Was genau passierte war Wanja unwichtig. Wichtig war, daß sie “Das Auge” in den Händen hielt und ihr erstes Bild, war das schmerzverzerrte Gesicht des Memorators, der sich auf dem Boden in seinem eigenen Blut krümmte. Neben ihm das schwere Stativ, an dem Blut und Haare des Mannes klebte.
Wanja kostete jeden Moment seines Schmerzes aus und fing den Prozess mit dem "Auge des Hetzers" ein, bis alles Leben aus ihm gewichen war.
Liebevoll verstaute sie das magische Gerät sicher an ihrem Gürtel und beugte sich zu dem leblosen Mann hinunter. Ihre Finger strichen über sein im Tod noch immer schmerzverzerrtes Gesicht. Aus ihrer Tasche holte sie ein Cutter-Messer, mit dem sie normalerweise Kabelbinder löste. Nun löste sie das Gesicht des Mannes ab, um es als Andenken zu behalten.

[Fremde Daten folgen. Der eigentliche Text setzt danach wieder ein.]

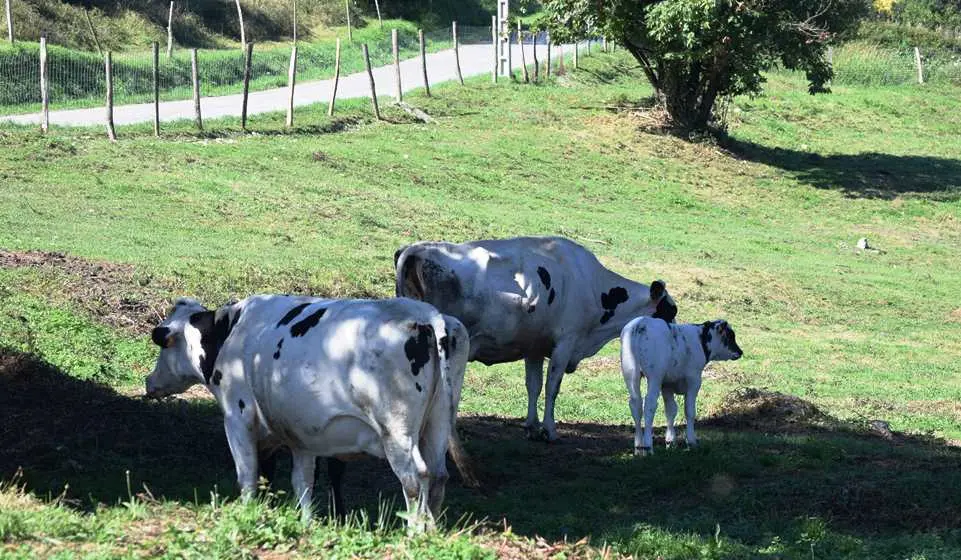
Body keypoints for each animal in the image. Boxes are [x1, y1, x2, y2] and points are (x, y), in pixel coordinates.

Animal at [144, 296, 470, 532]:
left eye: (164, 347)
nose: (149, 382)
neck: (232, 332)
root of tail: (428, 315)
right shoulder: (301, 436)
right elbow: (301, 482)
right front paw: (306, 523)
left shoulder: (237, 418)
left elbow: (248, 475)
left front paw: (247, 513)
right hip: (439, 421)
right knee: (438, 474)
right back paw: (431, 530)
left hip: (397, 432)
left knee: (415, 477)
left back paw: (414, 532)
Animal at [394, 236, 680, 442]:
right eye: (670, 311)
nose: (676, 340)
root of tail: (417, 248)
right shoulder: (566, 342)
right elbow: (553, 387)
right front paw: (549, 430)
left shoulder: (534, 346)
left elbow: (534, 385)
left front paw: (531, 425)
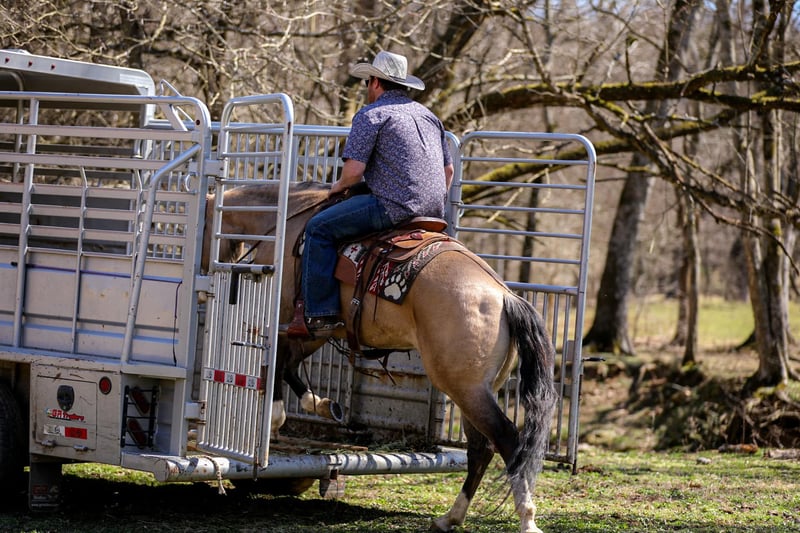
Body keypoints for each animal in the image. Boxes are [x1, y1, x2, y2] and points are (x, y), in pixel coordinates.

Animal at [201, 180, 557, 533]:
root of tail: (505, 296)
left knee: (507, 441)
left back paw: (527, 521)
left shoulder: (287, 317)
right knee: (480, 449)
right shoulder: (320, 328)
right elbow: (289, 365)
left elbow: (278, 362)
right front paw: (321, 405)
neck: (285, 221)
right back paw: (450, 518)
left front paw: (278, 417)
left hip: (465, 388)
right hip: (476, 389)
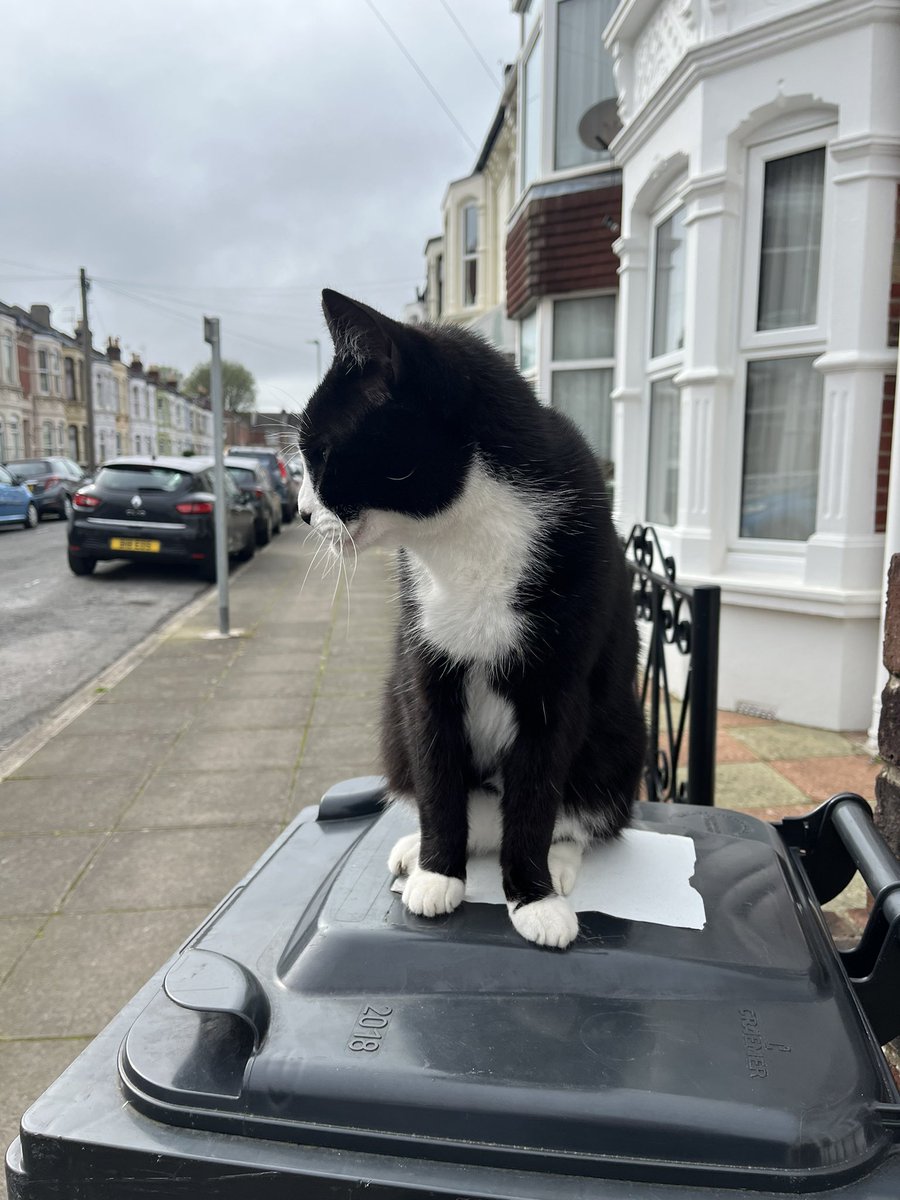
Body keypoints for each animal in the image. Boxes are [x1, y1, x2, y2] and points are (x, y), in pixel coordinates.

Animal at [300, 288, 643, 945]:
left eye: (320, 455)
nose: (303, 512)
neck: (463, 535)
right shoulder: (424, 669)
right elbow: (436, 767)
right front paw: (438, 872)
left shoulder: (557, 683)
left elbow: (537, 790)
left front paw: (533, 897)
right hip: (393, 727)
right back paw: (421, 848)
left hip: (619, 742)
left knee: (576, 812)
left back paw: (558, 861)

Warum sie das tat, wusste sie selbst nicht. Es war als würde jemand ihre Hand leiten und sie ließ es zu. Es machte ihr nichts aus. Es erfüllte sie mit Zufriedenheit!
In der Arena brach das Chaos aus, als sich die Bloodsportler plötzlich gegen Zuschauer und Sicherheitspersonal wendete. Nicht nur Wanja war dem Ruf des Blutes gefolgt, wie es schien.
Noch mehr Gelegenheiten für Wanja sich vom Schmerz treiben zu lassen und das Chaos um sie herum mit ihrer ersten Trophäe festzuhalten.